Antibiotic resistance is becoming a greater concern, and with good reason. Earlier this year, gonorrhea made headlines when it was revealed that the sexually transmitted infection had become resistant to all but two antibiotics. Drug-resistant tuberculosis and HIV are on the rise. And, of course, the deadly MRSA has cropped up outside of hospitals. Once the domain of health centers, methicillin-resistant staphylococcus aureus has cropped up in society. Researchers have a number of theories about the spread of antibiotic resistance, but one study has added another level of concern: cows are spreading antibiotic resistance from their urine through the soil.

It is a common practice for many farmers to treat their livestock with antibiotics; the FDA says that as much as 80 percent of the antibiotics purchased today are for livestock. While some farmers inject animals with drugs as a result of an actual illness, others provide ceftiofur as a pre-emptive measure. As ceftiofur is used more and more frequently, E. coli and Salmonella in these animals' gastrointestinal systems have been resistant to the drugs.

Researchers were unclear about how this process was happening, because it did not appear to be happening in cows' guts. Intrepid researchers from the Washington State University and the University of Florida collected waste samples from cows that had been treated with ceftioflur. They then mixed the fecal and urine samples with dirt. They found that, in just days, the cows' antibiotic-treated waste killed off the normal E. coli, but spared the antibiotic-resistant strains. From there, it was a mere matter of time before the antibiotic-resistant strains in the wild made it back into cows' guts.
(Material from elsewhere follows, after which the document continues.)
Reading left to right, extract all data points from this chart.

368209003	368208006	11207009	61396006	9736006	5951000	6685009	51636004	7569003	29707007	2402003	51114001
The findings are in keeping with another recent study published in the Journal of Wildlife Diseases. That study found for the first time MRSA in non-domestic animals. Only 2.6 percent of the animals were found to be infected and no recorded case has documented that a human has contracted the disease from a wild animal. However, it is not unheard of for a person to contract an illness from a wild animal; this summer's hantavirus outbreak, for example, was spread by rats.

Researchers have also found that people who live by livestock were more likely to have MRSA, even if they had never had contact with these animals. In the Emerging Infectious Diseases journal, researchers suggested that infection was possible from person to person, contrary to what doctors had thought. While they did not hypothesize about the cows in particular, they suggested that people had been infected by domestic animals, by air, or by farm waste - lending credence to the idea that cows are spreading diseases.

Researchers had previously found that drug use in chicken was creating antibiotic-resistant bladder infections in women.